*Source extract*
◇ ◇ ◇ ◇ ◇ ◇ ◇

Russia has announced that it will recognise the two breakaway republics of Donetsk and Luhansk as independent states. Though the formalities of recognition remain to be completed, the governments of the two republics immediately requested military assistance from Moscow, which is now being provided, and will shortly apply to join the CSTO Russian-led military alliance.
Within hours, the US, the UK and some EU states announced the imposition of sanctions against Russia, which included Germany’s withdrawal of a key approval for NordStream 2, effectively mothballing the pipeline until further notice. US and UK authorities also publicly characterised the recognition as a breach of international law and an act of aggression against Ukraine.
The mothballing of NS2 is a significant victory for the US, a product of the hysteria that it has orchestrated over the past two months, capturing as it does a large part of the EU’s gas import market for US tight gas exporters. But how long will the furore last?
International Law is often misty. The law of state recognition is a deep fog. A good starting point is the Montevideo Convention of 1933. Here 17 American states (including the USA, with some reservations) set out a treaty to govern the mechanics and law of state recognition. The treaty expressly stated that it codified already-existing customary international law, and although only 19 states ratified it, it is widely accepted today as correctly setting out the law of recognition.
Montevideo’s key article, in relation to the LDNR, is Article 1, which sets the minimum standards a proto-state must reach to be a candidate for recognition. These are: a) a permanent population; b) a defined territory; c) government; and d) capacity to enter into relations with the other states.
Prima facie LDNR passes all four tests. Test (b) (defined territory) is probably the least secure, since LDNR’s authority extends only to the line of contact and not to the full borders of either Donetsk or Luhansk oblasts.
If Moscow stopped at the line of contact it would be entitled to recognise LDNR. Support for that conclusion can be found in treaties and key opinions since 1933. For example, the United Nations Charter itself extends the right to self-determination to all “peoples” (without defining what “peoples” are). LDNR’s case is that ethnic Russians living in Ukraine constitute a “people”, corroborated by the 1994 referendum on the status of the Russian language, which gained 90% support. It is hard to argue against that conclusion.

◇ ◇ ◇ ◇ ◇ ◇ ◇

*Information shown*
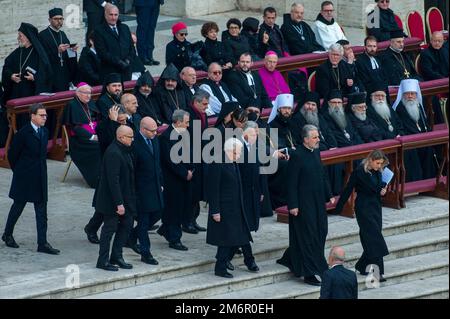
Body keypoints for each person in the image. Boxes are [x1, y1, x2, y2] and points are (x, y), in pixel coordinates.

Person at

◇ ◇ ◇ ◇ ◇ ◇ ◇

*Work to be completed*
Swap "furore" for "uproar" in the stretch of the Donetsk and Luhansk recognition passage from "The mothballing of" through "law of recognition.". The listing has no connection to the passage on Russia's recognition of Donetsk and Luhansk.

*Output of the exercise*
The mothballing of NS2 is a significant victory for the US, a product of the hysteria that it has orchestrated over the past two months, capturing as it does a large part of the EU’s gas import market for US tight gas exporters. But how long will the uproar last?
International Law is often misty. The law of state recognition is a deep fog. A good starting point is the Montevideo Convention of 1933. Here 17 American states (including the USA, with some reservations) set out a treaty to govern the mechanics and law of state recognition. The treaty expressly stated that it codified already-existing customary international law, and although only 19 states ratified it, it is widely accepted today as correctly setting out the law of recognition.